[Data items]

>>>

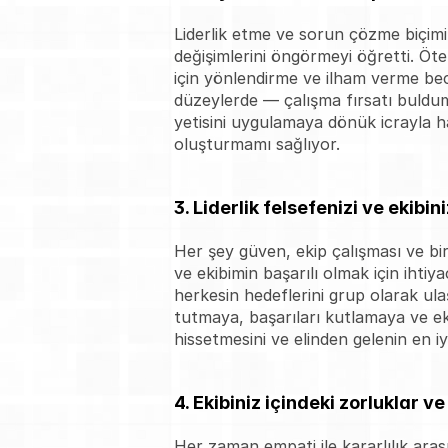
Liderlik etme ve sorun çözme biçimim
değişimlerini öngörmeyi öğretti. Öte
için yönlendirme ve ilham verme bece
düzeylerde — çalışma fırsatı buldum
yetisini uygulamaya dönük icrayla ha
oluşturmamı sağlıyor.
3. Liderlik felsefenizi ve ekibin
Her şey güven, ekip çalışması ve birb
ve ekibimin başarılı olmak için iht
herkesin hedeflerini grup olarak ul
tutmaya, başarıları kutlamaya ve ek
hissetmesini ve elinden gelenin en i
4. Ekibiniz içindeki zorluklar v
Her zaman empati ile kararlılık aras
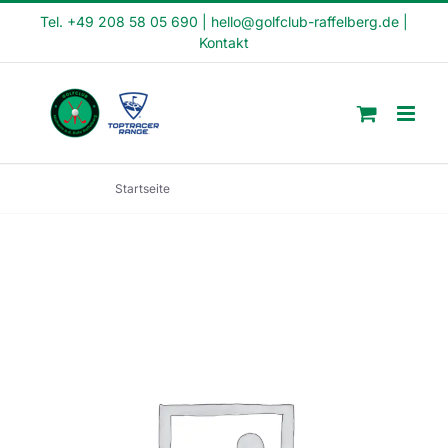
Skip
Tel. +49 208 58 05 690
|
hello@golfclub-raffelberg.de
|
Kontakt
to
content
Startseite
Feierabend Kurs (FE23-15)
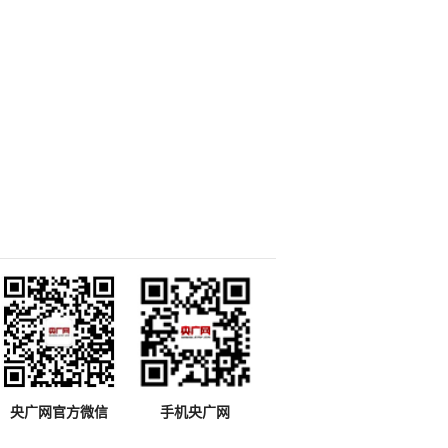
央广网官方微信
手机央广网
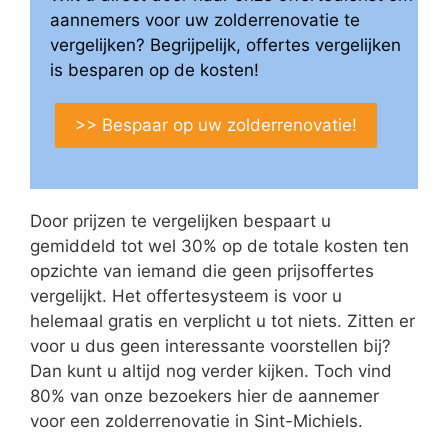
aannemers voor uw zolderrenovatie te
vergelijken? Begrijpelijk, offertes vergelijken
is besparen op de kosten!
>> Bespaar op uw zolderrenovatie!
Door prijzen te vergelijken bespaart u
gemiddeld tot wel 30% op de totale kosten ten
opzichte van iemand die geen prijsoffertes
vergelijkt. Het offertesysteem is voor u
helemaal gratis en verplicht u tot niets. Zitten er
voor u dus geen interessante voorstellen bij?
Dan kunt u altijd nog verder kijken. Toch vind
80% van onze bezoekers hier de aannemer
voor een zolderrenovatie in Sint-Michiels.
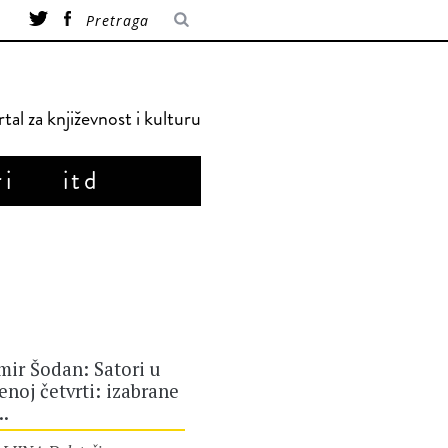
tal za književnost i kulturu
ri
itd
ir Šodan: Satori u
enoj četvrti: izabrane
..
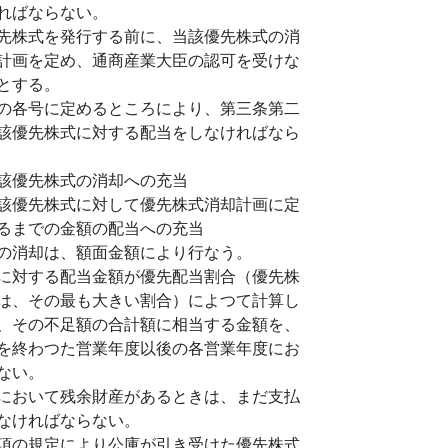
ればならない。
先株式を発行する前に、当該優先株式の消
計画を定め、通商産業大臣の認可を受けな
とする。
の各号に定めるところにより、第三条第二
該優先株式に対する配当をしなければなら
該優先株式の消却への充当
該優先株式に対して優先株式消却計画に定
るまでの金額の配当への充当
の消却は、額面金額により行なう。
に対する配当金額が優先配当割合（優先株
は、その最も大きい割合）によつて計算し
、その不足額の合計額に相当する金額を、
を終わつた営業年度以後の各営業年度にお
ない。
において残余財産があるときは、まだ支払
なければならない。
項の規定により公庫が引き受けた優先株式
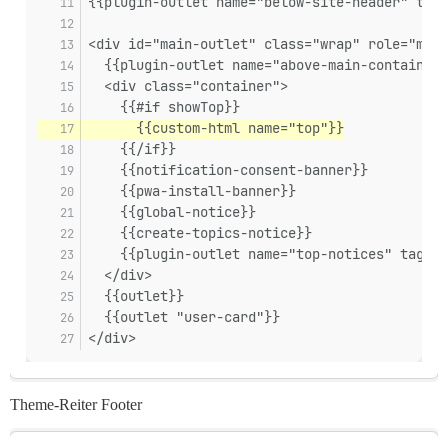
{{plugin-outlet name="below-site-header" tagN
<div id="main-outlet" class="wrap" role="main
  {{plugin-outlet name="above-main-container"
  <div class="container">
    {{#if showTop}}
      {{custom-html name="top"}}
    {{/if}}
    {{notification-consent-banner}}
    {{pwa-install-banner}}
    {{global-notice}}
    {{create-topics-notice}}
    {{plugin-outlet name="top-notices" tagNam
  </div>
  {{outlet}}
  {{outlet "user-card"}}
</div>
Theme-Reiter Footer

<<<

DIRECTIONS » Among the lines above, find those carrying the word "container" and copy them out.

PROBLEM SOLUTION »
  {{plugin-outlet name="above-main-container"
  <div class="container">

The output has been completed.